Instructions to follow> Recast the data below as a Markdown table with the columns "No." and "Entry," giving each line a numbered row of its own. Omit the pictures and any blank lines.

Data in this exercise>
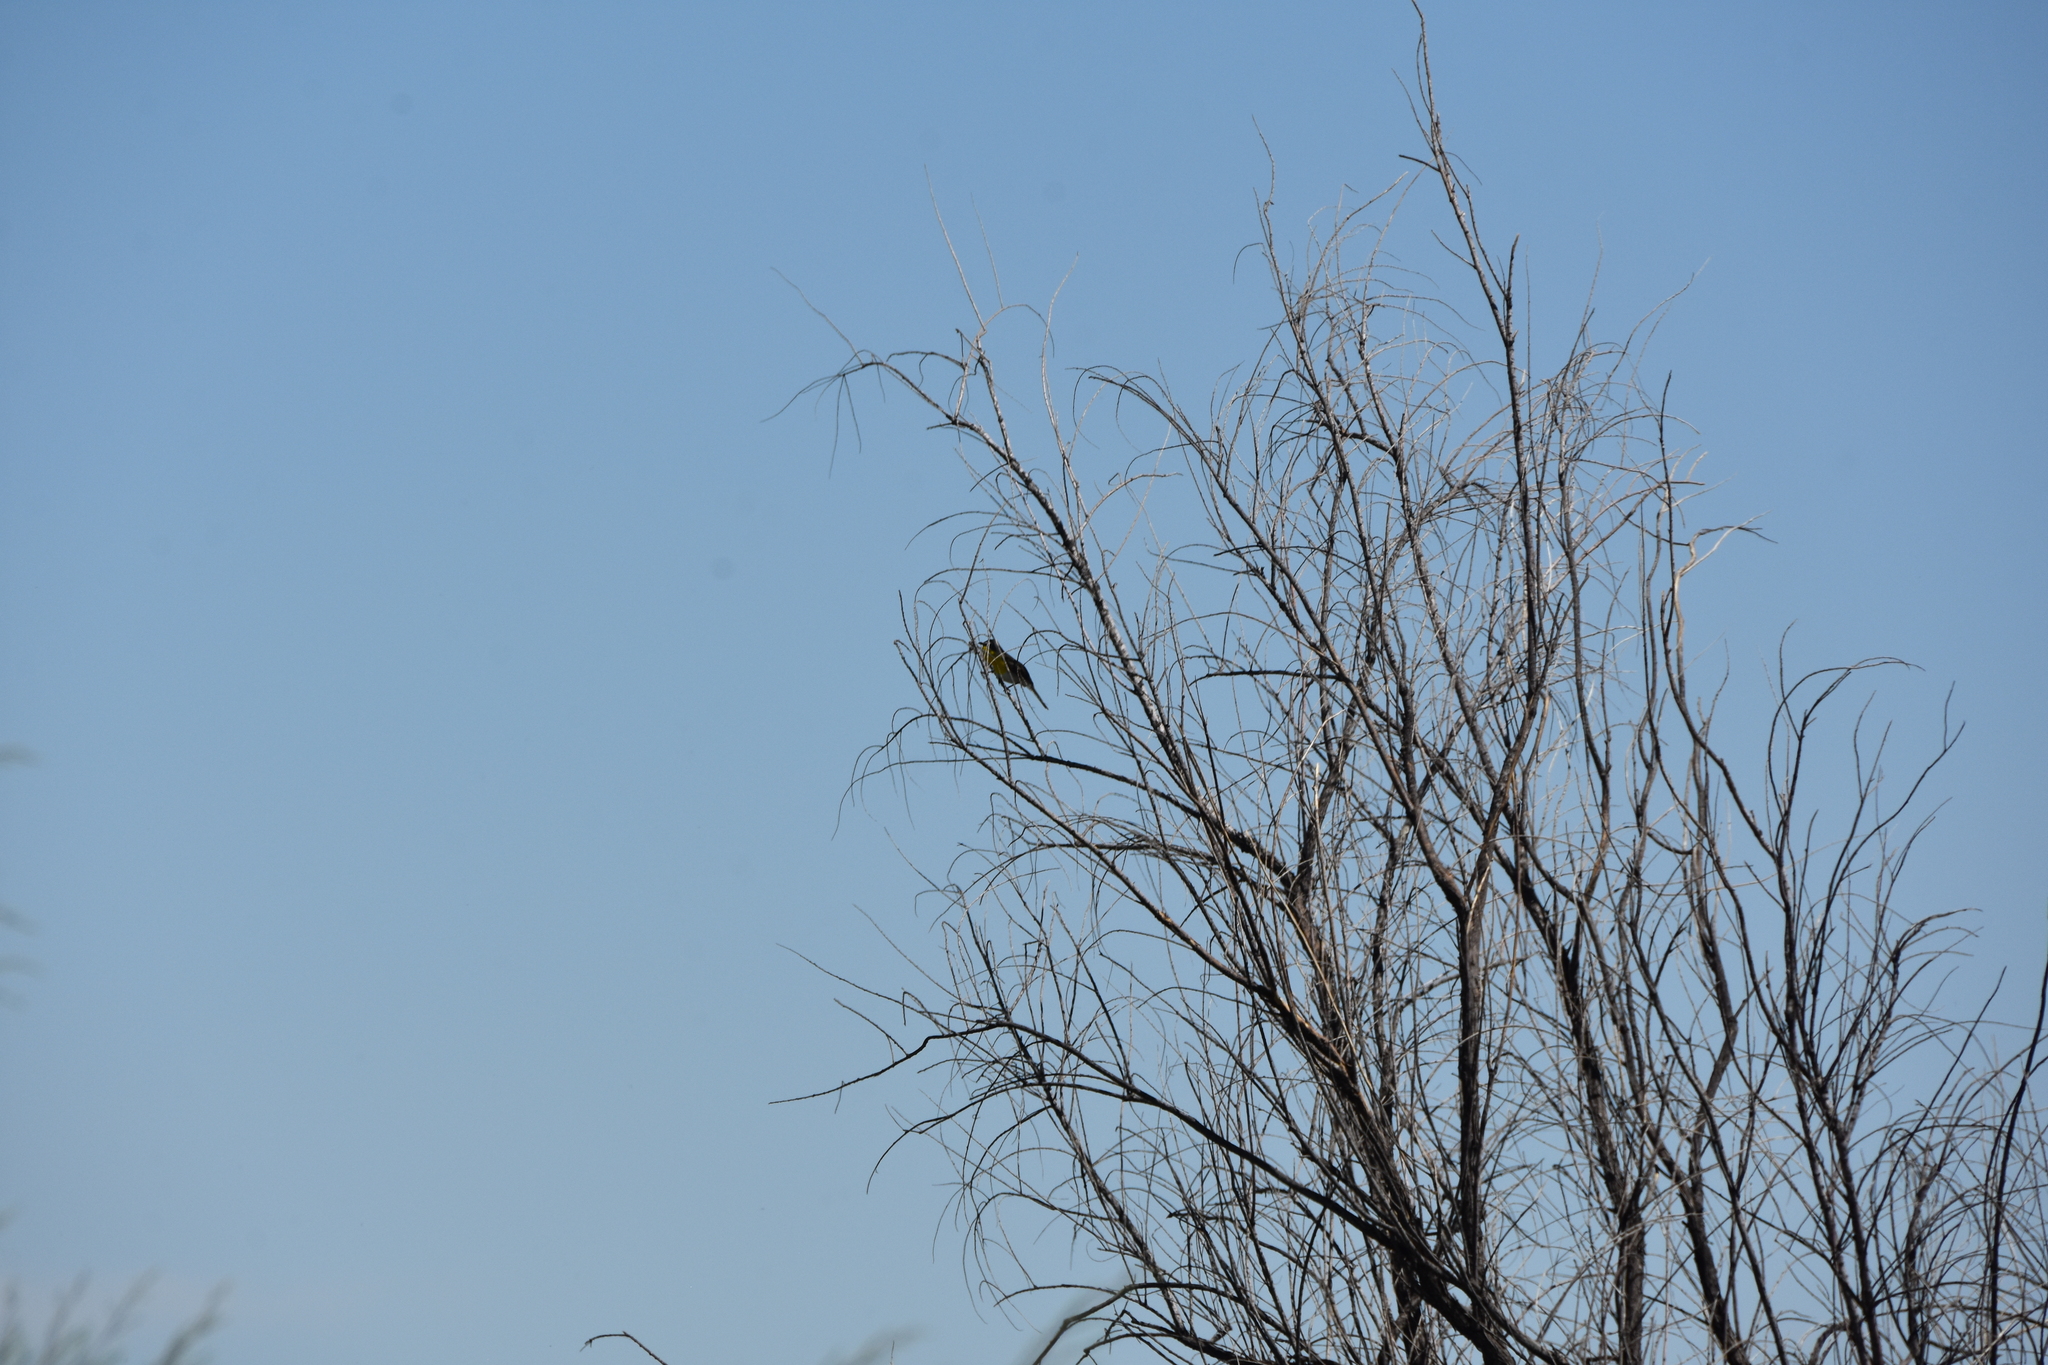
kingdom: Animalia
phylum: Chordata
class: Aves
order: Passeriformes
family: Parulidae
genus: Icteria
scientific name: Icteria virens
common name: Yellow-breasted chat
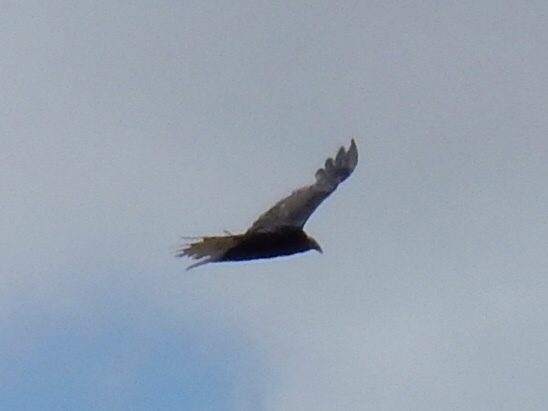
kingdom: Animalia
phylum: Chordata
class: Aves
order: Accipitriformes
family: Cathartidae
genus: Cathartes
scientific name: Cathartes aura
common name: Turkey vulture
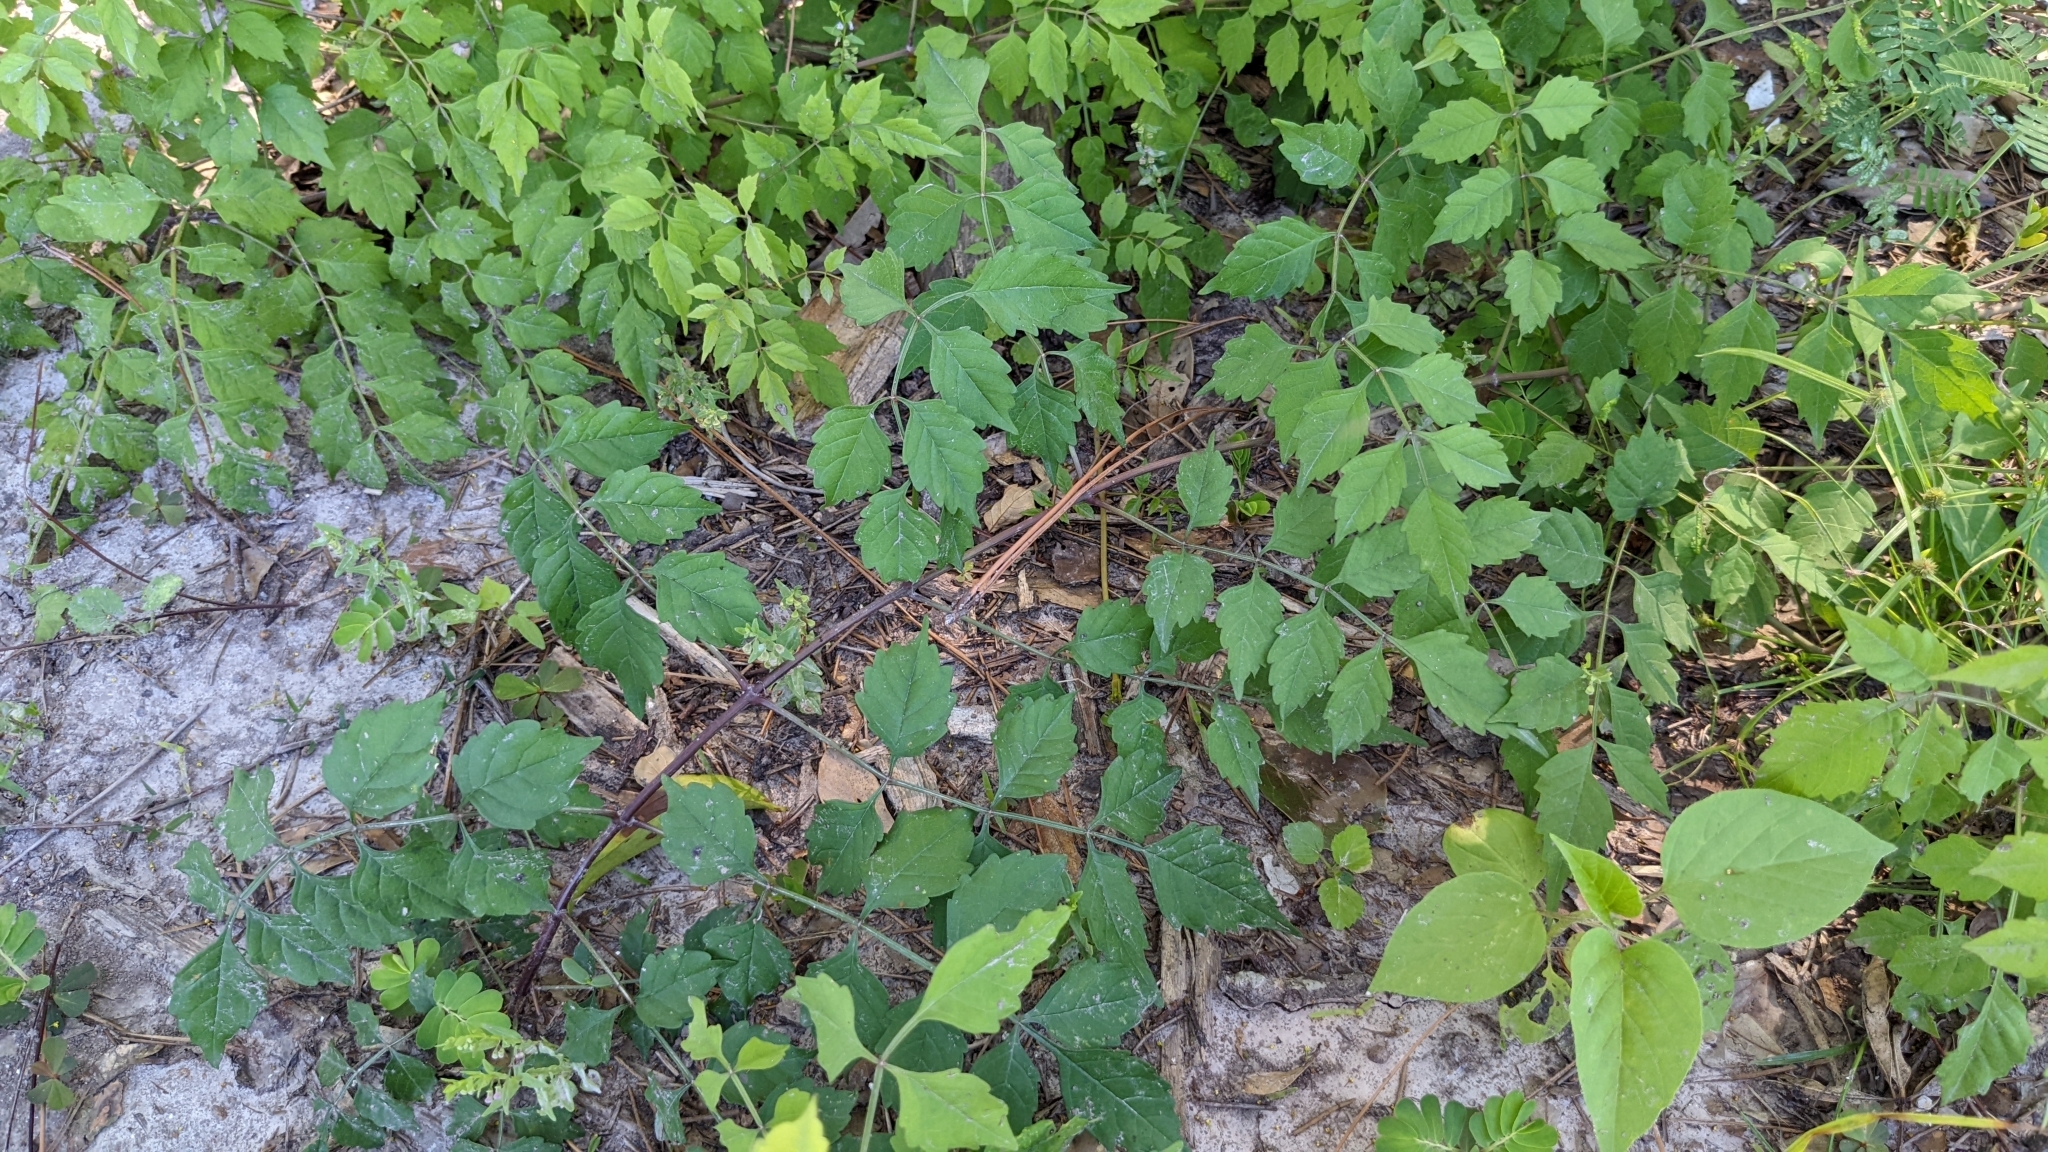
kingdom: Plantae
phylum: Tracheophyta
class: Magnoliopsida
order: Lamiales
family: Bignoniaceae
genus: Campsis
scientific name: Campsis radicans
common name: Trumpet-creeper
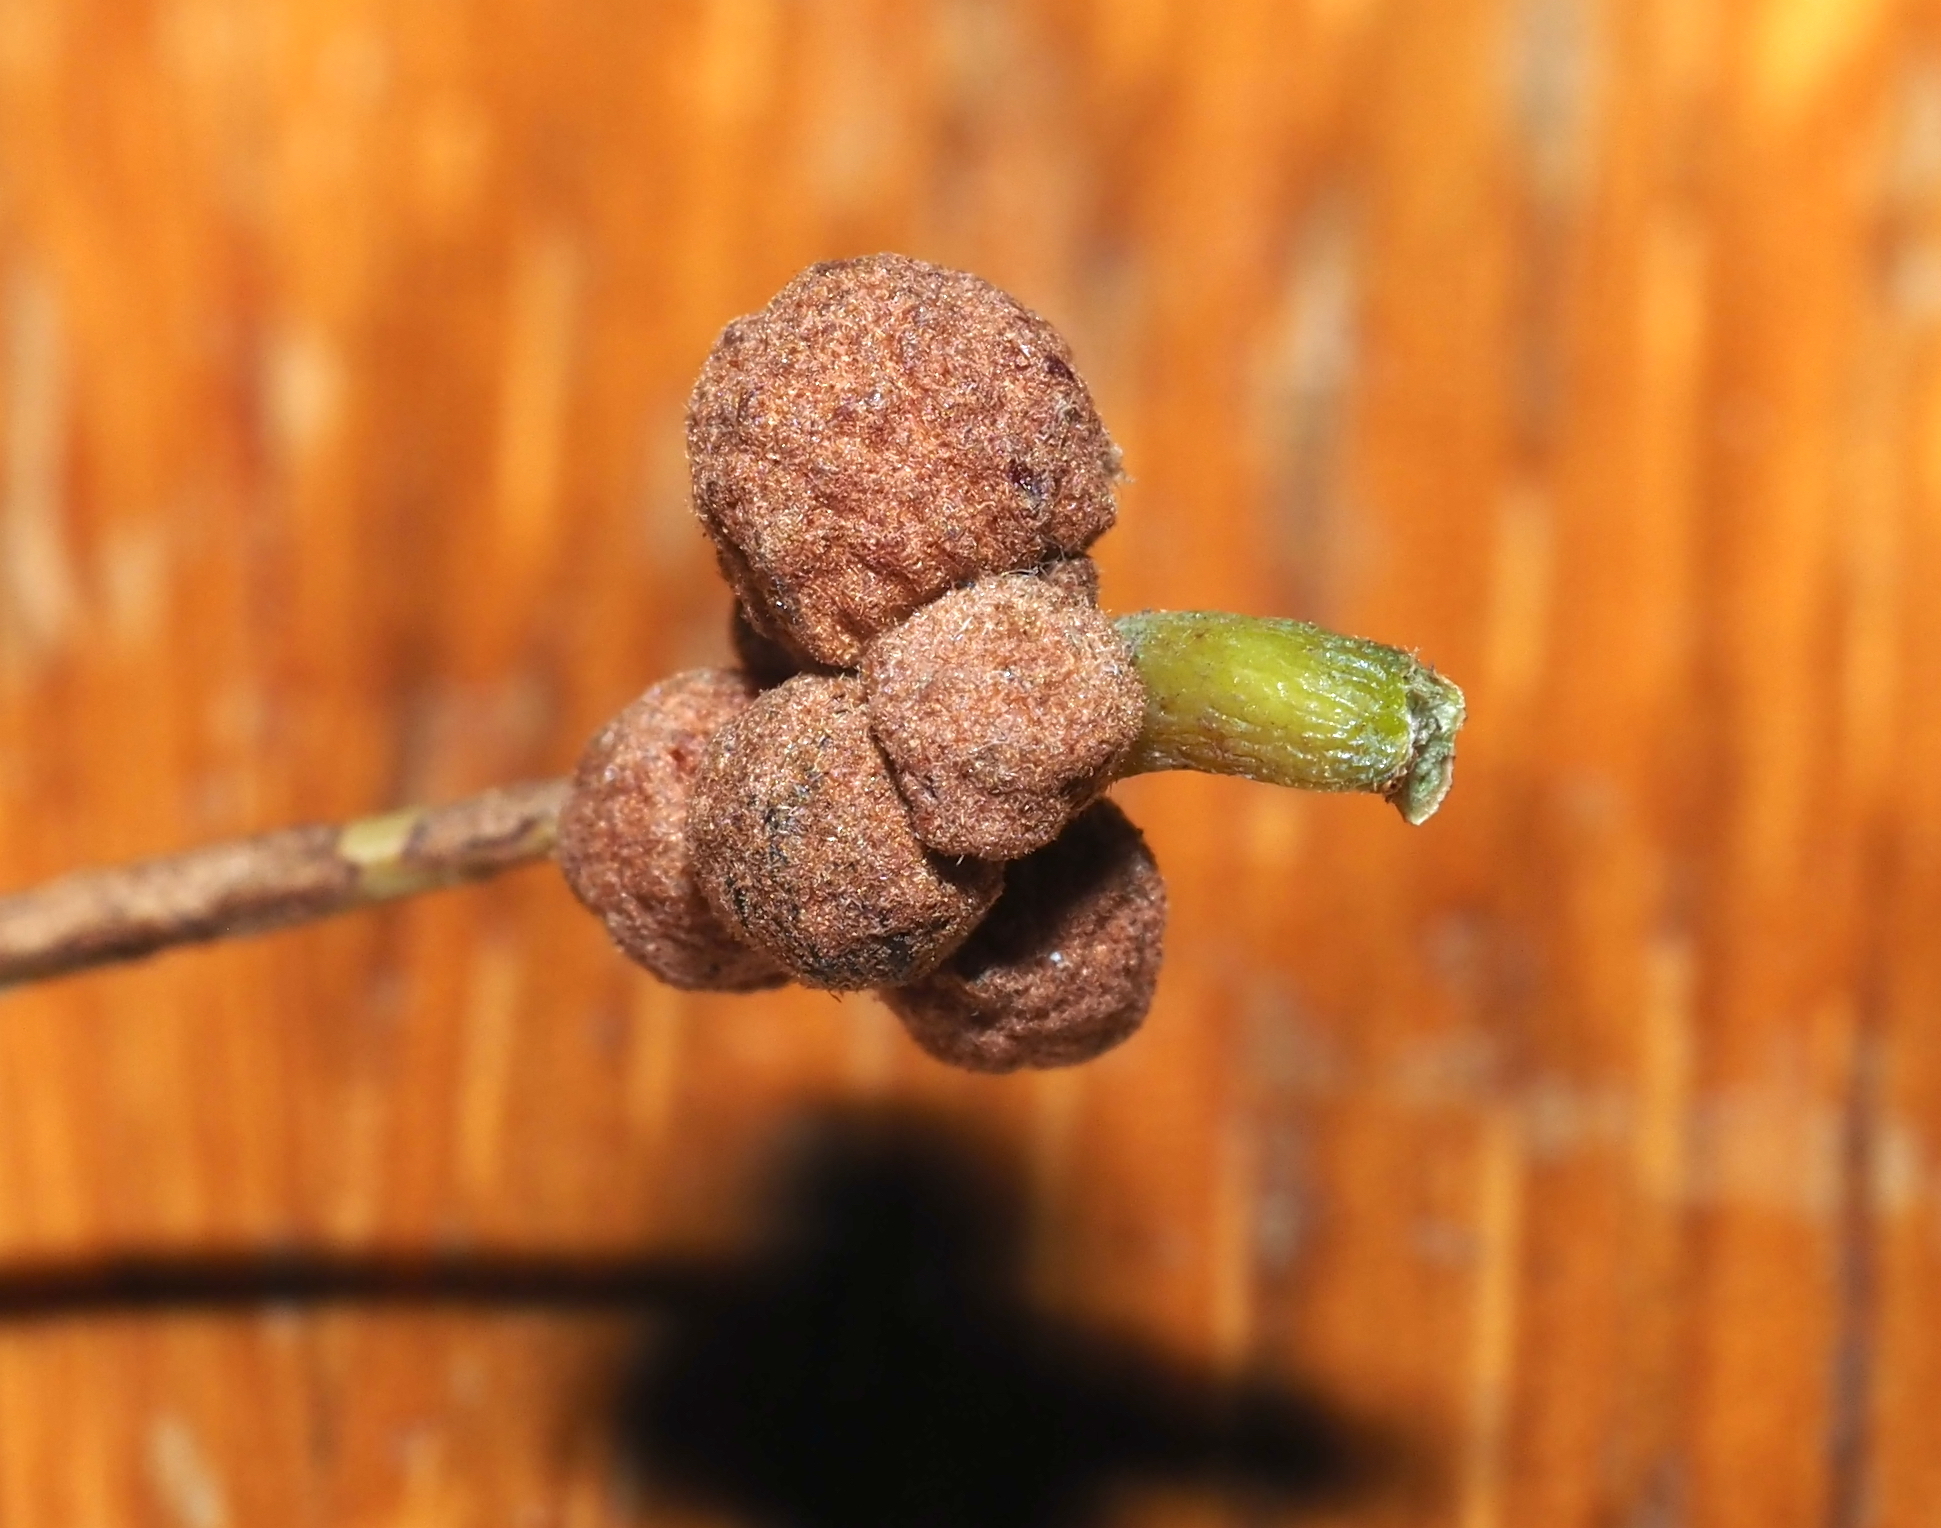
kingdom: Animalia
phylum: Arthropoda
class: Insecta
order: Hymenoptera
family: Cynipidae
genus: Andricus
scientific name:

Problem solution>
| No. | Entry |
|---|---|
| 1 | kingdom: Animalia |
| 2 | phylum: Chordata |
| 3 | class: Aves |
| 4 | order: Passeriformes |
| 5 | family: Parulidae |
| 6 | genus: Icteria |
| 7 | scientific name: Icteria virens |
| 8 | common name: Yellow-breasted chat |
| 9 | kingdom: Animalia |
| 10 | phylum: Chordata |
| 11 | class: Aves |
| 12 | order: Accipitriformes |
| 13 | family: Cathartidae |
| 14 | genus: Cathartes |
| 15 | scientific name: Cathartes aura |
| 16 | common name: Turkey vulture |
| 17 | kingdom: Plantae |
| 18 | phylum: Tracheophyta |
| 19 | class: Magnoliopsida |
| 20 | order: Lamiales |
| 21 | family: Bignoniaceae |
| 22 | genus: Campsis |
| 23 | scientific name: Campsis radicans |
| 24 | common name: Trumpet-creeper |
| 25 | kingdom: Animalia |
| 26 | phylum: Arthropoda |
| 27 | class: Insecta |
| 28 | order: Hymenoptera |
| 29 | family: Cynipidae |
| 30 | genus: Andricus |
| 31 | scientific name: |